Previous damage to the gonads (e.g. testicular torsion, cancer or infections, such as mumps)
Congenital absence of the testes or ovaries
Kleinfelter’s Syndrome (XXY)
Turner’s Syndrome (XO)

28
Q

What is Kallman syndrome?

A

Kallman syndrome is a genetic condition causing hypogonadotrophic hypogonadism, resulting in failure to start puberty. It is associated with a reduced or absent sense of smell (anosmia).

29
Q

Which investigations can be done in those with delayed puberty?

A

The threshold for initiating investigations is when there is no evidence of pubertal changes in a girl aged 13 or a boy aged 14. The first step is to take a detailed history of their general health, development, family history, diet and lifestyle. An examination to assess height, weight, stage of pubertal development and features of underlying conditions. Investigation can also be considered when there is some evidence of puberty but no progression over 2 years.

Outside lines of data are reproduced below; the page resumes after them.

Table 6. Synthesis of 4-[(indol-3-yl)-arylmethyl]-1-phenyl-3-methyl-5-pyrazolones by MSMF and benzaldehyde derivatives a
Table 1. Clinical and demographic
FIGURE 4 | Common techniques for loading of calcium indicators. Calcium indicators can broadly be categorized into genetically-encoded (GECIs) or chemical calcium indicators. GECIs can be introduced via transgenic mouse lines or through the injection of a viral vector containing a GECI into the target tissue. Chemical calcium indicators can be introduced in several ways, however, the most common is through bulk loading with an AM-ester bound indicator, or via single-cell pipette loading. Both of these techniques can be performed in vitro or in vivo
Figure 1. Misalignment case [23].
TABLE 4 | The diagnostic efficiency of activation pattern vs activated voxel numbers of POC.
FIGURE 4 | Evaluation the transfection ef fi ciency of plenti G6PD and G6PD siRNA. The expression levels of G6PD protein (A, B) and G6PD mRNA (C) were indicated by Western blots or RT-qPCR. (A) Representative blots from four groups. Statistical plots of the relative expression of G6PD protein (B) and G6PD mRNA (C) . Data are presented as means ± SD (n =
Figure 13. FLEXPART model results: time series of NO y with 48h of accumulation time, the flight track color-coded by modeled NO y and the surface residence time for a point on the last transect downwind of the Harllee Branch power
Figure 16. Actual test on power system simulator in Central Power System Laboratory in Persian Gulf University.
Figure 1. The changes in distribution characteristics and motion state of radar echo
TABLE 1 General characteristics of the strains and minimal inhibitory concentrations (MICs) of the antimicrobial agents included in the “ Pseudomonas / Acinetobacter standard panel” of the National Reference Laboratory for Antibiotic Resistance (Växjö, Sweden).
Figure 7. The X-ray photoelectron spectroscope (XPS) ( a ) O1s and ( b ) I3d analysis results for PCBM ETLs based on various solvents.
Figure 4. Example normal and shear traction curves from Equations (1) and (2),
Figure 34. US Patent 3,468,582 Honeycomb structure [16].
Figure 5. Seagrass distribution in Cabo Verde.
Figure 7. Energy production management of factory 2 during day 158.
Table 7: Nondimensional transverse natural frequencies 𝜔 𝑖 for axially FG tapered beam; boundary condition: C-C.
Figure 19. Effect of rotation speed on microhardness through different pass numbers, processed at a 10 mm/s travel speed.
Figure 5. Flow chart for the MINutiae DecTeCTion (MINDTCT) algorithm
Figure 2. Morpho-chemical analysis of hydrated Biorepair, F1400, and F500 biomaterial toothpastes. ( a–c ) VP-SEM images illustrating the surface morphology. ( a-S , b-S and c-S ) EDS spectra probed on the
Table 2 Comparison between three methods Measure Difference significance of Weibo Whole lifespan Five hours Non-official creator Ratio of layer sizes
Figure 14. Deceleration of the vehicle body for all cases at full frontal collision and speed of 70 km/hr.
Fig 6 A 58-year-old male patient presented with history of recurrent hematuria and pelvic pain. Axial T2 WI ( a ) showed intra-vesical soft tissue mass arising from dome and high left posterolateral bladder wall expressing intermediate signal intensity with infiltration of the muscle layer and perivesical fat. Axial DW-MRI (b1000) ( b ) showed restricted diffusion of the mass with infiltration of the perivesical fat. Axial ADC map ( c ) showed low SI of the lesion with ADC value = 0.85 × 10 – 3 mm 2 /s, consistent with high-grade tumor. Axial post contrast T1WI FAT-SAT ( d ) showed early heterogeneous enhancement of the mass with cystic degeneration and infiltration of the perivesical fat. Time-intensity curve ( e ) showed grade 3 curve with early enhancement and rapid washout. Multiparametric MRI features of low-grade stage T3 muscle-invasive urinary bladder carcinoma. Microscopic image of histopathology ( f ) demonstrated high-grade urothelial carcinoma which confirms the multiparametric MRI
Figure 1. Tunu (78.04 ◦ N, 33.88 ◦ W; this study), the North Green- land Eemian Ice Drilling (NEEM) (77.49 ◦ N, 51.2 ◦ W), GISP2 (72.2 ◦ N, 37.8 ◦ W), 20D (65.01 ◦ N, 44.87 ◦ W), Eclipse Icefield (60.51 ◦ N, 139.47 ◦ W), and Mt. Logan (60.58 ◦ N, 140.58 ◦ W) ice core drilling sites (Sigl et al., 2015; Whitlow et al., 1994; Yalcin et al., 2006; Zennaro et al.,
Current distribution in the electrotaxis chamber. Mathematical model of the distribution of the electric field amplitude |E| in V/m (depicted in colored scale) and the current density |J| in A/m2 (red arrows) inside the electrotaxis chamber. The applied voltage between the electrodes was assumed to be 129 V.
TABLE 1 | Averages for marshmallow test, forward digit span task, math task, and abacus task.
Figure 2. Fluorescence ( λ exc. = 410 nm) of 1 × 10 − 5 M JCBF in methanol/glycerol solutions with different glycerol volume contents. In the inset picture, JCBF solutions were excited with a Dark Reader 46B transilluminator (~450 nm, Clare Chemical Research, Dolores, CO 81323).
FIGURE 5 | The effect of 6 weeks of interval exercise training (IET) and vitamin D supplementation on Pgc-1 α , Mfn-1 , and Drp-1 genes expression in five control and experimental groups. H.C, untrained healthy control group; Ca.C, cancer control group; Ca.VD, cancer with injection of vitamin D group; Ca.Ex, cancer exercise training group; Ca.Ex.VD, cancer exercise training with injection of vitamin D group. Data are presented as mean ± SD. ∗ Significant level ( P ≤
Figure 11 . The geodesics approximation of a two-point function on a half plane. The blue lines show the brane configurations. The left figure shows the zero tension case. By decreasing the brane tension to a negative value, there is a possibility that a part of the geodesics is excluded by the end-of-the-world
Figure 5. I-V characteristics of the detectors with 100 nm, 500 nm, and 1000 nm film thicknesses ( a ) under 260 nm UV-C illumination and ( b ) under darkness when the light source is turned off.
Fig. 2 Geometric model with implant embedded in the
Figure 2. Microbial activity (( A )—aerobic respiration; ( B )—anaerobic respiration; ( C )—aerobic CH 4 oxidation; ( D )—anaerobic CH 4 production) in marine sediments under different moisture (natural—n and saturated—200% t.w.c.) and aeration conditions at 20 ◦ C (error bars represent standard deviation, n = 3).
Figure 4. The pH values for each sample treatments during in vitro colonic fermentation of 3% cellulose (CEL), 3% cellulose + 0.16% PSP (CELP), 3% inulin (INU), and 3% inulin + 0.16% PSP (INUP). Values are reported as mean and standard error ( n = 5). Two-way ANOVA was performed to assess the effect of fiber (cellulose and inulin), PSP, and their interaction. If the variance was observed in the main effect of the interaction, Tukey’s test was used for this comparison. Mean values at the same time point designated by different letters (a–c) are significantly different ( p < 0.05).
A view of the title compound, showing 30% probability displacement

Initial investigations can be used to look for underlying medical conditions:

Full blood count and ferritin for anaemia
U&E for chronic kidney disease
Anti-TTG or anti-EMA antibodies for coeliac disease
Hormonal blood tests can be used to look for hormonal abnormalities:

Early morning serum FSH and LH (the gonadotropins). These will be low in hypogonadotrophic hypogonadism and high in hypergonadotrophic hypogonadism.
Thyroid function tests
Growth hormone testing. Insulin-like growth factor I is often used as a screening test for GH deficiency.
Serum prolactin
Genetic testing with a microarray test can be used to look for underlying genetic conditions:

Kleinfelter’s syndrome (XXY)
Turner’s syndrome (XO)
Imaging can be useful:

Xray of the wrist to assess bone age and inform a diagnosis of constitutional delay
Pelvic ultrasound in girls to assess the ovaries and other pelvic organs
MRI of the brain to look for pituitary pathology and assess the olfactory bulbs in possible Kallman syndrome

30
Q

How is delayed puberty managed?

A

Management involves treating the underling condition where there is one. Patients with constitutional delay may only require reassurance and observation. Replacement sex hormones (oestrogen in girls and testosterone in boys) can be used to induce puberty under expert guidance.